Esta pesquisa mostrou que as diferenças no microbioma intestinal entre pacientes individuais estavam associadas a vários resultados para esses medicamentos. Mas os mecanismos precisos subjacentes às interações microbioma-imunológicas permanecem obscuros.
Os micróbios fecais podem ajudar os medicamentos a combater o melanoma de difícil tratamento?
Os oncologistas costumam tratar pacientes com melanoma avançado usando imunoterapias direcionadas a proteínas específicas na superfície das células do sistema imunológico conhecidas como PD-1 e CTLA-4. Porém, elas funcionam em um subconjunto de pacientes – 50-70 por cento dos pacientes têm cânceres que pioram apesar do tratamento.
Nenhum tratamento médico foi aprovado para tratar pacientes com melanoma que falharam nas imunoterapias de PD-1.
Para investigar se certos tipos de micróbios poderiam aumentar a eficácia das imunoterapias de PD-1, meus colegas e eu desenvolvemos um estudo no qual coletamos micróbios fecais de pacientes que responderam bem a esta terapia e os administramos a pacientes com câncer que não se beneficiaram das drogas do ponto de controle.
Escolhemos fezes de pacientes que responderam bem à imunoterapia com base no palpite de que teriam maiores quantidades de bactérias envolvidas em ajudar a reduzir o câncer.
Como é difícil identificar uma ou duas espécies de bactérias responsáveis pela resposta benéfica a essas terapias, usamos toda a comunidade bacteriana – daí o transplante de micróbios fecais.
Os receptores do transplante eram pacientes cujo melanoma não responderam à imunoterapia. Tanto os receptores quanto os doadores foram submetidos à triagem de doenças para garantir que nenhum agente infeccioso fosse transmitido durante o transplante.
Após uma biópsia de seus tumores, os pacientes receberam um transplante de micróbios fecais de pacientes que se beneficiaram da imunoterapia junto com um medicamento chamado pembrolizumabe, que foi administrado de forma contínua a cada três semanas.
Meus colegas e eu avaliamos o transplante de micróbios fecais 12 semanas após o tratamento. Os pacientes cujos cânceres diminuíram ou permaneceram do mesmo tamanho após o transplante de micróbios fecais continuaram a receber pembrolizumabe por até dois anos.
Resultados de um novo ensaio clínico
Após esse tratamento de transplante de micróbios fecais, os tumores de seis entre 15 pacientes no estudo diminuíram ou permaneceram os mesmos. O tratamento foi bem tolerado, embora alguns dos pacientes experimentaram efeitos colaterais menores, incluindo fadiga.

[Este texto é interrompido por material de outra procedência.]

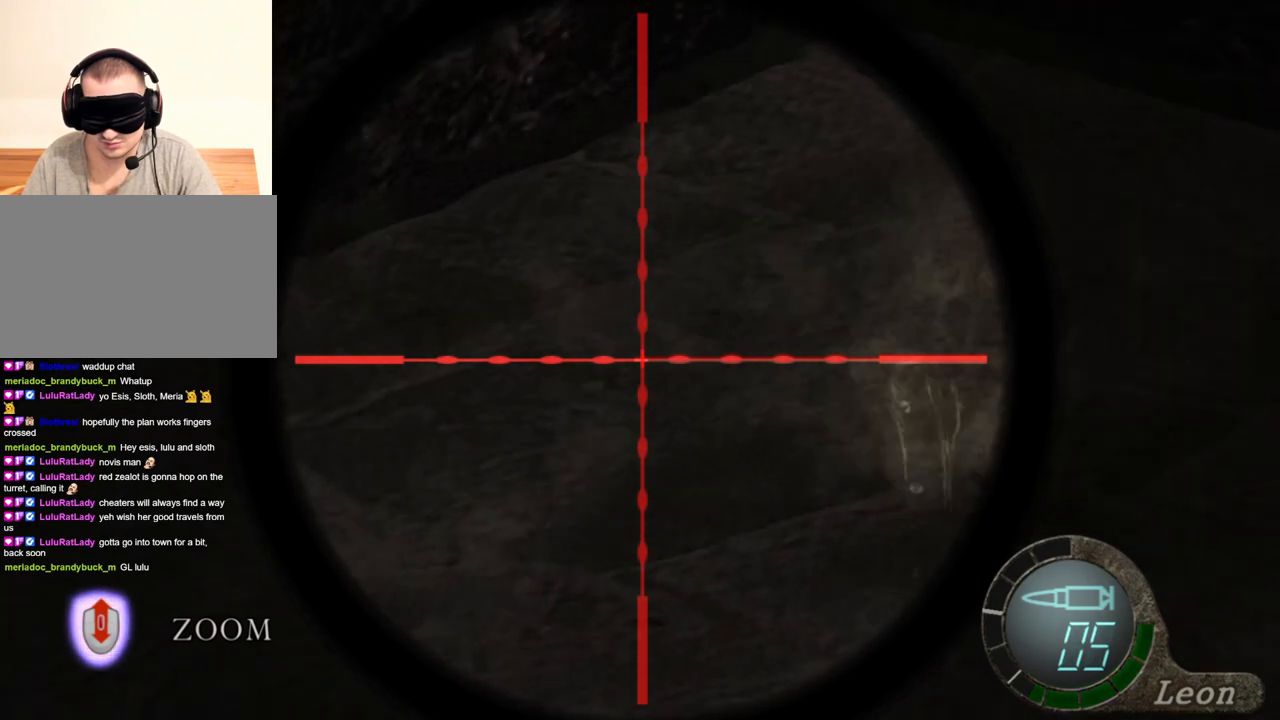
{"keys": [], "mouse": ["right"], "events": []}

Quando analisamos a microbiota intestinal dos pacientes tratados, observamos que os seis pacientes cujos cânceres se estabilizaram ou melhoraram apresentaram aumento do número de bactérias que haviam sido previamente associadas a resposta positiva à imunoterapia.

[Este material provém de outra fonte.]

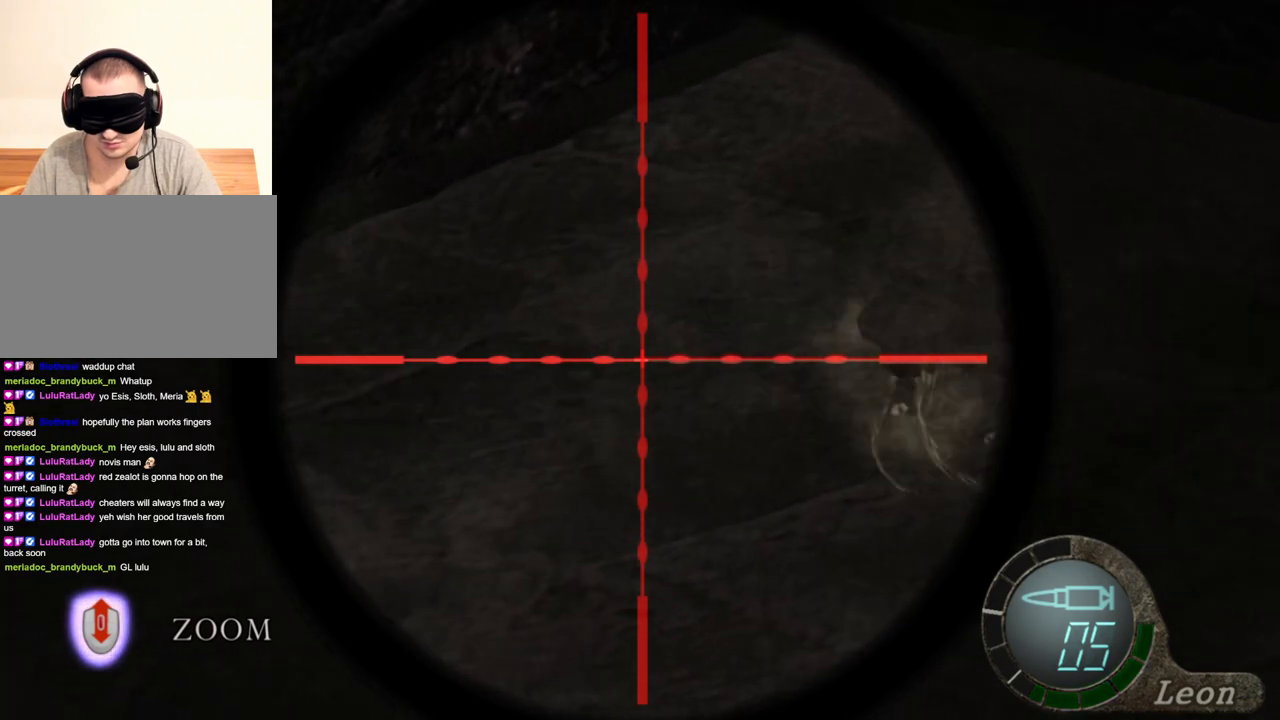
{"keys": [], "mouse": ["right"], "events": []}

Meus colegas e eu também analisamos o sangue e os tumores dos que responderam a terapia. Ao fazer isso, observamos que os respondentes tinham níveis mais baixos de células imunológicas adversas, denominadas células mieloides, e níveis mais altos de células imunológicas de memória. Além disso, ao analisar as proteínas no soro do sangue de pacientes tratados, observamos reduções nos níveis das moléculas principais do sistema imunológico associadas à resistência em respondedores.
Esses resultados sugerem que a introdução de certos microrganismos intestinais no cólon de um paciente pode ajudar o paciente a responder a drogas que aumentam a capacidade do sistema imunológico de reconhecer e matar células tumorais.
Em última análise, esperamos ir além dos transplantes de micróbios fecais para culturas específicas de micróbios em cânceres além do melanoma, abrindo caminho para a terapia medicamentosa padronizada baseada em micróbios para tratar tumores resistentes à imunoterapia.